Aaron B. Fein, DO, Cody Kern, MD, Donald Campbell, MD University of Kentucky, Lexington, KY
Introduction: An esophagogastric fistula, previously termed “double-barrel” esophagus, is an uncommon endoscopic discovery. Esophagogastric fistulas are associated with gastroesophageal reflux disease (GERD), prior esophagogastric surgery, and esophageal carcinoma. Previous esophageal dilations of esophageal strictures have been found to be a predisposing factor in some reported cases. We present a patient with progressive dysphagia and prior stricture dilations who was found to have a distal esophagogastric fistula amenable to endoscopic septotomy.
Case Description/Methods: A 56-year-old male with compensated alcohol-related cirrhosis presented with progressive dysphagia to solids and liquids and a 15-pound weight loss over the past year. Previous endoscopy 4 years ago described a non-transversable stricture with balloon dilation to 7mm. Upon esophageal intubation, a benign-appearing intrinsic stricture was identified at the gastro-esophageal (GE) junction, measuring < 1cm in length and 9mm in diameter. He underwent balloon dilation with subsequent improved passage of the scope and luminal appearance. Following dilation, a second, narrow lumen was identified adjacent to the stricture, which appeared to lead to a 5cm hiatal hernia. Repeat endoscopy with planned septotomy was scheduled one month later. Endoscopy re-demonstrated his esophagogastric fistula or “double-barrel” esophagus. The dominant lumen was dilated to 10mm to allow passage of standard gastroscope. The septal length was measured at 1.5cm. Wires were introduced into each lumen to confirm gastric connection. Needle knife septotomy was performed with two clips placed on the remaining tissue. The patient was lost to follow up for 8 months. He re-emerged with recurrent dysphagia over the last 2 months. He reported significant initial improvement after septotomy. Repeat upper endoscopy revealed a single lumen esophageal stricture with 6mm diameter dilated to 8mm with plans for further dilation.
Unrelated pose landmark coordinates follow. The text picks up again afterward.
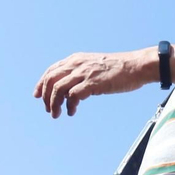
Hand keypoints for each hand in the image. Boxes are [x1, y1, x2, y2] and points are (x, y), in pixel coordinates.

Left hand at [34, 49, 153, 117]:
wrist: (136, 66)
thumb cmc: (120, 68)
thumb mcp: (95, 66)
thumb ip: (82, 74)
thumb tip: (72, 90)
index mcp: (76, 59)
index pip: (51, 70)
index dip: (41, 83)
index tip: (38, 95)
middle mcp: (77, 64)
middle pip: (50, 79)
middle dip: (45, 96)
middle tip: (47, 109)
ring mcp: (84, 73)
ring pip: (57, 88)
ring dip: (53, 103)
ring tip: (56, 114)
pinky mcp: (92, 83)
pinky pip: (72, 96)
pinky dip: (69, 105)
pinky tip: (72, 112)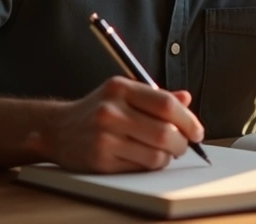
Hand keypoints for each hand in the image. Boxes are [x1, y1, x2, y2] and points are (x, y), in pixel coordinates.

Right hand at [27, 77, 204, 172]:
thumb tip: (186, 99)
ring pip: (156, 154)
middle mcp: (111, 110)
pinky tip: (147, 158)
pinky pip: (141, 167)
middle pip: (164, 132)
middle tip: (184, 145)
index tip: (197, 131)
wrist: (57, 129)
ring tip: (165, 152)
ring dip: (168, 156)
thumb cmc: (98, 110)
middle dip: (182, 142)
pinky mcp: (101, 159)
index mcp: (120, 88)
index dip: (189, 120)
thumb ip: (156, 97)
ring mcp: (104, 136)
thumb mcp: (124, 94)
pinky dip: (152, 165)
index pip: (166, 104)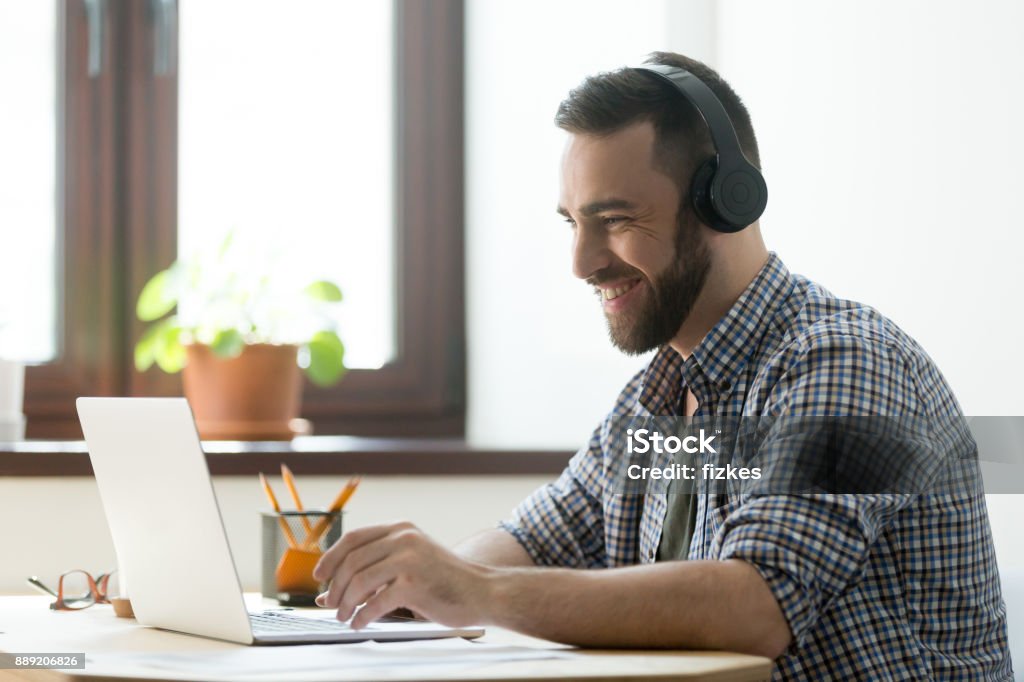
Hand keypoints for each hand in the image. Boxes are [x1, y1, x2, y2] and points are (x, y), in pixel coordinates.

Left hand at [312, 521, 492, 628]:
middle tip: (331, 604)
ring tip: (345, 616)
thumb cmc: (445, 580)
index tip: (320, 575)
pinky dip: (362, 616)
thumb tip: (330, 592)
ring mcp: (409, 560)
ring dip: (346, 603)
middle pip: (352, 561)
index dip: (331, 557)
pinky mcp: (413, 584)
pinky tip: (360, 623)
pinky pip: (375, 602)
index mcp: (401, 529)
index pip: (354, 538)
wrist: (482, 591)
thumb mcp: (410, 563)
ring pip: (360, 582)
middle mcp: (404, 539)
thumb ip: (375, 570)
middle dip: (336, 586)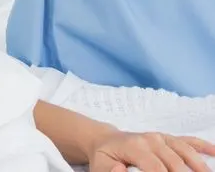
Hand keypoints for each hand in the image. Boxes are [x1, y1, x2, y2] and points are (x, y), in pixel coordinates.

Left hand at [89, 129, 214, 171]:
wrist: (106, 140)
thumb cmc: (105, 157)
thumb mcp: (102, 166)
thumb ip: (111, 171)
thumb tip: (121, 171)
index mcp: (134, 146)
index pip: (155, 167)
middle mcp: (150, 139)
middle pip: (175, 162)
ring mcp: (161, 138)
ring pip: (185, 151)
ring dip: (199, 166)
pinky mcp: (169, 139)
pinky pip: (188, 141)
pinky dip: (203, 146)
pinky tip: (214, 152)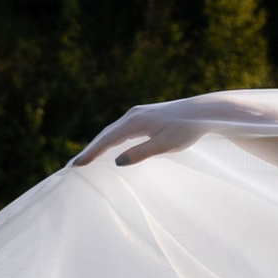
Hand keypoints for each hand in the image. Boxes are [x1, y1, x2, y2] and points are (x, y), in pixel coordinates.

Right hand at [73, 100, 216, 169]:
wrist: (203, 111)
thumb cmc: (186, 130)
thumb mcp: (165, 145)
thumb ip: (140, 153)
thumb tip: (117, 162)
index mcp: (135, 122)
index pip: (107, 140)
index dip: (91, 153)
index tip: (76, 165)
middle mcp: (133, 115)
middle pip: (105, 134)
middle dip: (90, 150)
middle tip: (74, 165)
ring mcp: (138, 114)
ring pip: (112, 131)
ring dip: (99, 144)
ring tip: (86, 159)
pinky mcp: (144, 115)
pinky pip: (121, 129)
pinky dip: (110, 139)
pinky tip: (108, 147)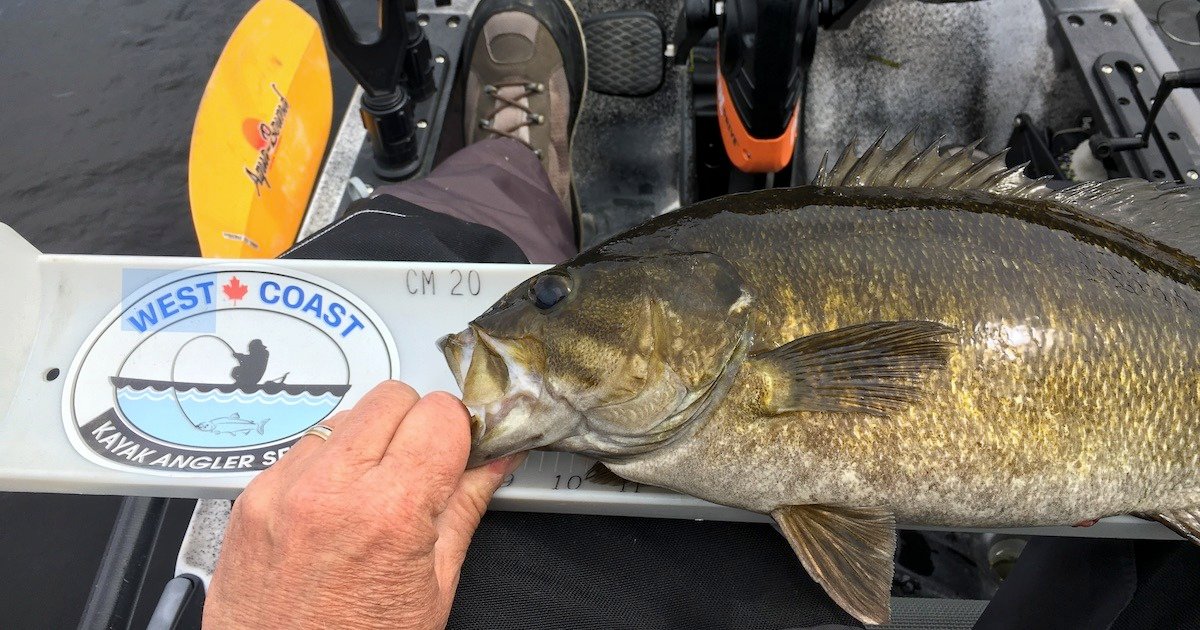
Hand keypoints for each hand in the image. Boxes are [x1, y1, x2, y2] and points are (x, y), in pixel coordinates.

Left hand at [204, 381, 522, 628]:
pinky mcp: (252, 497)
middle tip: (421, 471)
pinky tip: (338, 505)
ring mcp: (283, 489)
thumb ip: (466, 509)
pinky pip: (304, 446)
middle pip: (393, 397)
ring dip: (371, 440)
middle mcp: (330, 490)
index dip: (458, 432)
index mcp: (389, 511)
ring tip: (376, 494)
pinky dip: (329, 463)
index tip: (459, 452)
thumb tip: (493, 464)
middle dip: (416, 426)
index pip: (441, 413)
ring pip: (347, 413)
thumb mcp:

Discussion: Esophagogastric fistula is a rare complication of GERD. This case supports the notion that previous esophageal dilations may predispose their formation. Our patient’s chronic alcohol use may have also contributed. The treatment for these fistulas is poorly defined and not established in the guidelines. They can be conservatively managed with acid suppression, but definitive treatment would rely on surgical or endoscopic intervention. Our case demonstrates that septotmy may be a safe and viable therapeutic option for double barrel esophagus.
Figure: Figure 1: (a) Evidence of esophagogastric fistula on EGD (b) Endoscopic septotomy with clip placement and (c) Resolution of fistula on repeat EGD eight months later
Disclosures:
Aaron Fein indicated no relevant financial relationships.
Cody Kern indicated no relevant financial relationships.
Donald Campbell indicated no relevant financial relationships.
Aaron B. Fein, DO, Cody Kern, MD, Donald Campbell, MD. P0505 - Double-Barrel Esophagus: When All Roads Lead to Dysphagia, ACG 2023 Annual Scientific Meeting Abstracts. Vancouver, BC, Canada: American College of Gastroenterology.